How can we find the root cause?

Sometimes the root cause is going to be the big white elephant in the room. It's going to be blatantly obvious and hard to miss. Other times, it might be a little more complicated and might require some serious reflection and honesty with yourself especially if the problems that you want to address involve self awareness and growth. If you are willing to stand aside, get out of your own way and really be true to yourself it might be easier to discover and fix the problem than you might expect.

So how do you find the root cause? If you have worked on problem solving in the business world, you may already know the answer, but what you may not know is that this same method can be used in any, and I do mean ALL, areas of your life.

  1. Ask yourself "Why" 5 times.

That's it! Easy right? Ok, in all fairness, you may need to ask why six times, or maybe you only need to ask it twice, but the point is, ask yourself 'Why'. Why is this happening? Why isn't this working? Why? Why? Why? Making a 'Why' Chart can help you really discover what is at the heart of it all.

*Tip: Don't use "AND". Words like 'and' mean you have more than one 'why' in a statement. Like I was l was late to work 'and' didn't have time for breakfast'. Break it all the way down.

Example 1:

Side Effect: I'm hungry

Why: I didn't have time to eat breakfast

Why: I was late for work

Why: I got up late

Root Cause: I forgot to set my alarm clock

Solution: Reset my alarm when I get up in the morning

Example 2:

Side Effect: I'm overweight

Why: I don't exercise enough

Why: I don't like it

Why: It's boring

Why: I don't feel like I'm accomplishing anything

Why: I don't see results right away

Root Cause: I'm impatient

Solution: Talk to my coach about ways I can learn to be more patient

*Side Note: I did not cite where I learned about the 5 Whys because to be honest, I learned about them so long ago that I truly don't remember. I do know you can find out more information about this process in many, many places online.

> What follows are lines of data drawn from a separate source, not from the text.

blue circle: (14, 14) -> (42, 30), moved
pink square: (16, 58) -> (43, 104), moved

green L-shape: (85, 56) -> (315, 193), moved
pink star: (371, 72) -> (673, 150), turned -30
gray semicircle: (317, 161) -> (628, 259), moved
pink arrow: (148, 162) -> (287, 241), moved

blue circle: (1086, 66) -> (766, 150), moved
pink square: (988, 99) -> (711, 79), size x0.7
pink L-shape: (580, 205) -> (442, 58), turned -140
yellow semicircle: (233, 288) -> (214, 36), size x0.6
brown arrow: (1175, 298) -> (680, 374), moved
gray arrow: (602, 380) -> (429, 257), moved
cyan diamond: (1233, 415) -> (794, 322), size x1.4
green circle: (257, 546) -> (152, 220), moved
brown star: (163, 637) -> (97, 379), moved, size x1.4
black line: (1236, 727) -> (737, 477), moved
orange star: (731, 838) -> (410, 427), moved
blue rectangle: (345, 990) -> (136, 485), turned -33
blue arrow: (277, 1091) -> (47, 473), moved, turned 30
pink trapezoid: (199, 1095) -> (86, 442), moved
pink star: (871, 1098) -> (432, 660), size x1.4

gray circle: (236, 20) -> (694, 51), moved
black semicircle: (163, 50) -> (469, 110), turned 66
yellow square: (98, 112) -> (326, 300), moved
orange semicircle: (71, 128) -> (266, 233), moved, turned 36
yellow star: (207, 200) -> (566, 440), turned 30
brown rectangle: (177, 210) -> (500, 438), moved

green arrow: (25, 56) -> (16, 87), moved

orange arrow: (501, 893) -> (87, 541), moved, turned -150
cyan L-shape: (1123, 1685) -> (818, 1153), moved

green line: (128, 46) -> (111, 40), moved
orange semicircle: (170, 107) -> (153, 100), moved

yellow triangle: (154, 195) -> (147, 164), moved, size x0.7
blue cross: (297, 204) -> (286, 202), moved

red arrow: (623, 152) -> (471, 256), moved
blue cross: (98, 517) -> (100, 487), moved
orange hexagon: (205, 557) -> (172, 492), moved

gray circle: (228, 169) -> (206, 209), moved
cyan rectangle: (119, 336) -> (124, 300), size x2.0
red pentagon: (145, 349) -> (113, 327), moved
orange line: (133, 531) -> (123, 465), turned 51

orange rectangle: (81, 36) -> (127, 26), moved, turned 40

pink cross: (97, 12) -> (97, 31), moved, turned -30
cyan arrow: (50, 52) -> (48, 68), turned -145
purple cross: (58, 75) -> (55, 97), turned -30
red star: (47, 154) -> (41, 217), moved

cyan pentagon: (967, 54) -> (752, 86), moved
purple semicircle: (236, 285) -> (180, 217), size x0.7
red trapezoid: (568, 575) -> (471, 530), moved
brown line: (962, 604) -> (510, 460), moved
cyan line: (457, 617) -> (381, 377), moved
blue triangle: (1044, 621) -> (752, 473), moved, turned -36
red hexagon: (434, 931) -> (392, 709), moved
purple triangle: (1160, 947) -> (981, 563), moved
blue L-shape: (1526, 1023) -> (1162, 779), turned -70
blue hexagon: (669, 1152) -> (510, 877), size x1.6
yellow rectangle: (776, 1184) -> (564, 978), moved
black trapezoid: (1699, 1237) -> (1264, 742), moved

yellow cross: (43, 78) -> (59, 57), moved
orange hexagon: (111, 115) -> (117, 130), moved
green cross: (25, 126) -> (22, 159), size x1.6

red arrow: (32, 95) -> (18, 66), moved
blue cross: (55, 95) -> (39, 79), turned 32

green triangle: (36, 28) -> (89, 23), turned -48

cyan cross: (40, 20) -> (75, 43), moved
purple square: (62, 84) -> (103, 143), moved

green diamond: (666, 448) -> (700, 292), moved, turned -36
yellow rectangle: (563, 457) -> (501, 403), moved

Yes, there will be times when you still need to address the side effects while working on the root cause. Like in the case of the family needing a food box. They still needed food to eat while their car was being worked on, until they had jobs and could get the money to buy food. Their side effect was a need that had to be filled until their problem was solved.

There will also be times when the side effects are solved simply by correcting the root cause, such as Example 1 above. By making a routine of resetting the alarm clock when they get up in the morning, they will have time to eat breakfast and won't be hungry.

We have to take the time to reflect on what the root cause of a problem truly is before we can begin to make an impact on the changes we desire to make. It's not just important, it's sometimes crucial to avoid that repetitive cycle of never ending side effects that bring us down into the realm of negativity and even depression.


I challenge you to find 1 problem that you are dealing with (it can be anything at all) and create a 'Why' chart like the examples above. Ask yourself 'Why' as many time as necessary to get to the root cause of the problem. Once you've identified the Root Cause, then see if you can come up with a Solution.

This is new to my Blog, but I really think that making these challenges will help you identify the practical applications of our time together. I would love to hear your results as well, so be sure to comment on the Blog or drop me a note on the contact page and let me know what you think, how you met the challenge and/or applied it to your life and how it went. I look forward to hearing from you.

Morals of the Story:

  1. There is a distinct difference between a side effect and a root cause and it is important to understand which is which.

  2. Addressing side effects give temporary fixes but will not solve the root cause of the problem. They only create a repeating cycle for the problem to persist.

  3. Once you identify what you believe the problem is, begin asking yourself 'Why' until you reach the root cause of the problem.

  4. Once you find the root cause then you can work on a solution.